Von daher bin ich für eure Empfehlungen dankbar. Das sollte professionell sein und kann ruhig was kosten. Voraussetzung ist aber, dass es in Deutsch ist.

Gruss
Julchen


----------



## Martin Schaefer (30. August 2011)

Hi julchen,

ich nutze seit Jahren ausschließlich Techsmith Camtasia Studio.
Für mich immernoch die beste Software für Screenrecording, insbesondere weil man wirklich als Videodatei aufzeichnet und dieses Video dann so weiterverarbeiten kann, wie man es von Video gewohnt ist.

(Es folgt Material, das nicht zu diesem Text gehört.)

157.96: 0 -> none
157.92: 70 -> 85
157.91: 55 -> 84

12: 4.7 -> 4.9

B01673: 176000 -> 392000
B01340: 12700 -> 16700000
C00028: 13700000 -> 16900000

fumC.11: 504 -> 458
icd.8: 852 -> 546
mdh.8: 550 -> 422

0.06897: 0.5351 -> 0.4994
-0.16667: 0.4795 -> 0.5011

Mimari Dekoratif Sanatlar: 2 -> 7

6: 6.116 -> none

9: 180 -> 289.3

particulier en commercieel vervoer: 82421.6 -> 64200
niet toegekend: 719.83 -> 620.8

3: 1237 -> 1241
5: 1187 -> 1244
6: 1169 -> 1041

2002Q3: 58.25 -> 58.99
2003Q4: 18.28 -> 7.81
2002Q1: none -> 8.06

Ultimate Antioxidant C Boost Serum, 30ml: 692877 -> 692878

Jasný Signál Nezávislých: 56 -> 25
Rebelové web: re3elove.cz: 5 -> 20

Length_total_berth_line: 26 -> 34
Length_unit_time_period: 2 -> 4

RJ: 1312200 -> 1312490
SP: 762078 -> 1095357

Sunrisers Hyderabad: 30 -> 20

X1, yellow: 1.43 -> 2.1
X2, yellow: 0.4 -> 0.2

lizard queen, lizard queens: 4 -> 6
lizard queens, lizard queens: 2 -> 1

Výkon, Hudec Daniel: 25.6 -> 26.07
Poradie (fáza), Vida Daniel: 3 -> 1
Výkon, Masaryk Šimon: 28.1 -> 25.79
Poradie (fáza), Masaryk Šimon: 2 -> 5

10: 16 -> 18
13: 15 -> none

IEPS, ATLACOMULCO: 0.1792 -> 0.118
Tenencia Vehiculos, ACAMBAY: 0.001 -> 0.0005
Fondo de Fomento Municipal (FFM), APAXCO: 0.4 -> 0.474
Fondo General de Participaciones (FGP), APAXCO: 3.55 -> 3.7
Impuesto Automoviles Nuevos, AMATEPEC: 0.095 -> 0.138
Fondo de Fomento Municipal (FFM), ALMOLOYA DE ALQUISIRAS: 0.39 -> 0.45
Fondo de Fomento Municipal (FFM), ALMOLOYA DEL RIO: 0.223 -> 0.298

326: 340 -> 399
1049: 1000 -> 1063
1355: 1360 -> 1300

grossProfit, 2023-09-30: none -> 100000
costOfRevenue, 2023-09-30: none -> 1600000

Es gibt andere Programme, die einen mehr "interaktiven" Ansatz haben und in der Regel viel Nachbearbeitung erfordern und mit all ihren Möglichkeiten viel vom sogenannten "Human Touch" verlieren.
Von automatisch generierten Mauszeigerbewegungen über sprachlich sterile Text-to-Speech Funktionen steckt da jede Menge Technik drin, die das Erlebnis eines Workshops meiner Meinung nach sehr stark beeinträchtigen.

Also, meine Empfehlung findest du hier:
http://www.techsmith.de/camtasia.asp

Eine Software, die ich persönlich aus o.g. Gründen nicht so empfehlen kann:
http://www.adobe.com/de/products/captivate.html


----------



## User123 (15. September 2011)

Also ich habe schon oft CamStudio ausprobiert. Wenn man den dazugehörigen Codec installiert, lassen sich damit sehenswerte Videos erstellen. Außerdem ist es kostenlos


----------



## workflo (18. September 2011)

Für mich gibts nur eine Screencapture Software: screen-flow. Für mich macht es die flüssigsten Videos und ich habe einiges ausprobiert ( auch camtasia). 

Läuft nur auf Mac und ist auf Englisch. Aber die Bedienung ist selbtserklärend und einfach!


----------